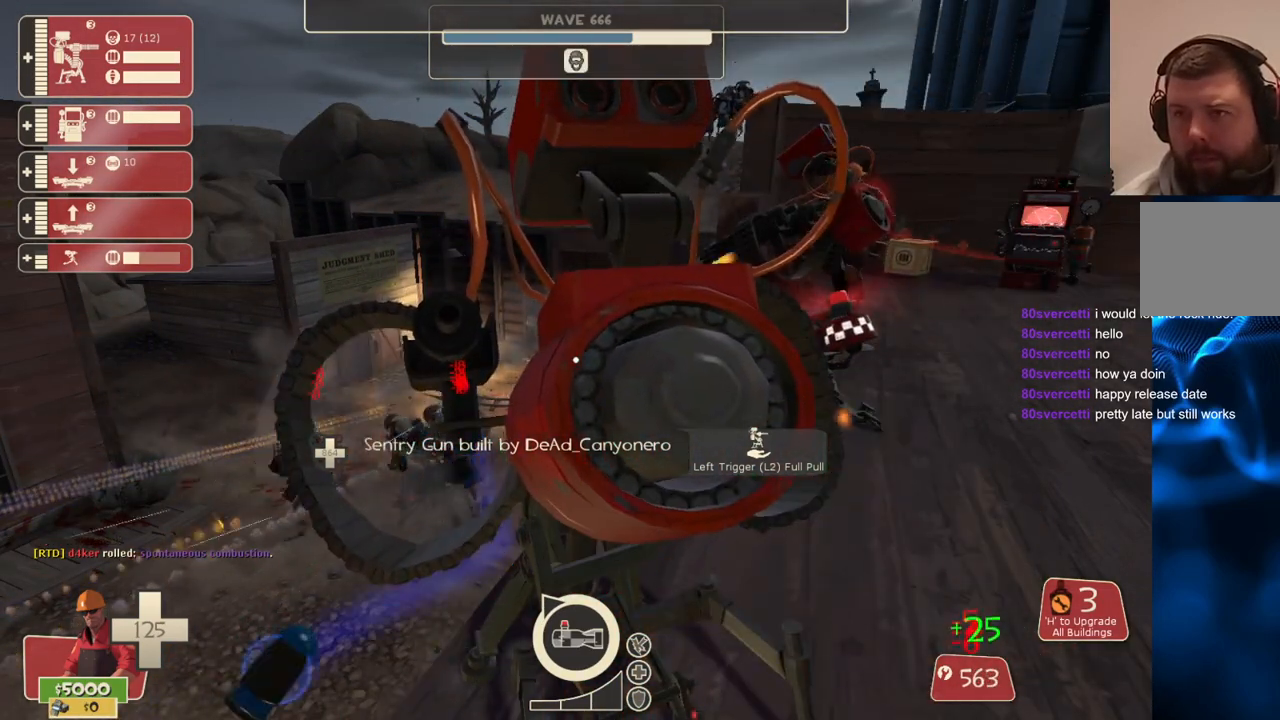
{"buttons": ["R2"], "left_stick": "center", "right_stick": "center", "events": []}
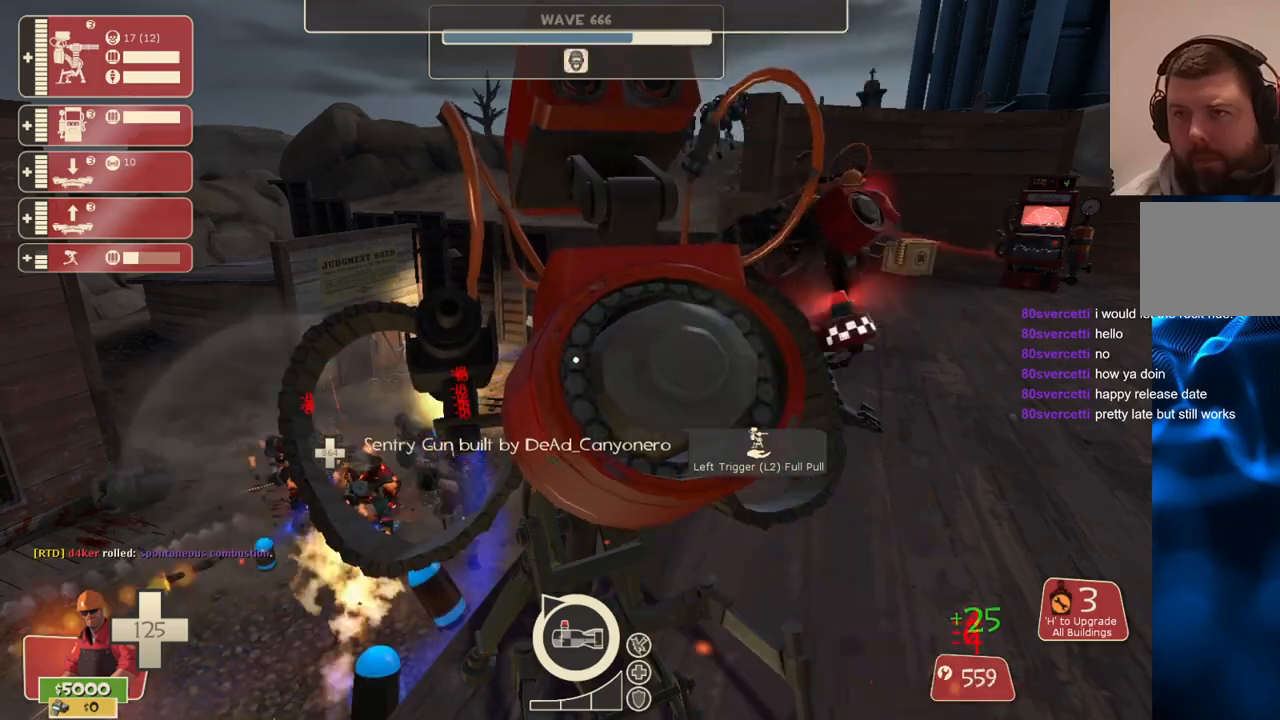
{"buttons": ["R2"], "left_stick": "center", "right_stick": "center", "events": []}
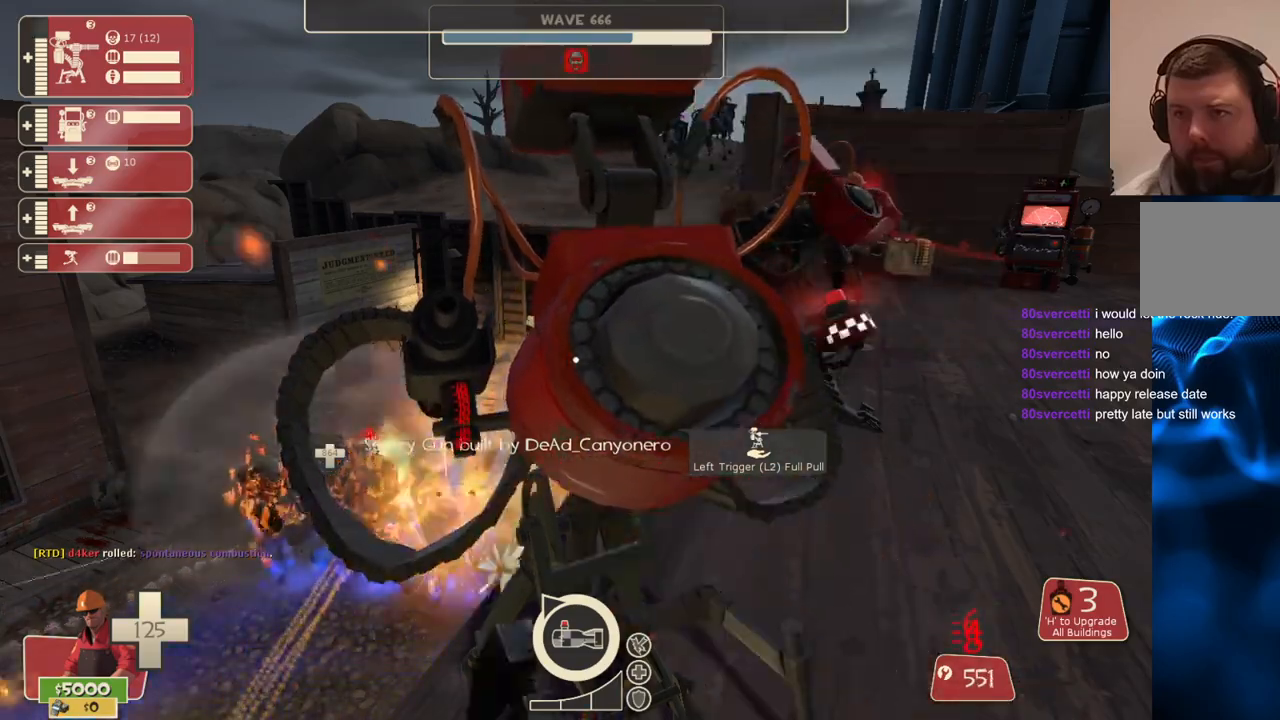
{"buttons": ["R2"], "left_stick": "center", "right_stick": "center", "events": []}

_ _ _ _ _

Exercise brief -> From the material above, print everything exactly except the pictures.

Final answer ->
{"buttons": ["R2"], "left_stick": "center", "right_stick": "center", "events": []}
{"buttons": ["R2"], "left_stick": "center", "right_stick": "center", "events": []}
{"buttons": ["R2"], "left_stick": "center", "right_stick": "center", "events": []}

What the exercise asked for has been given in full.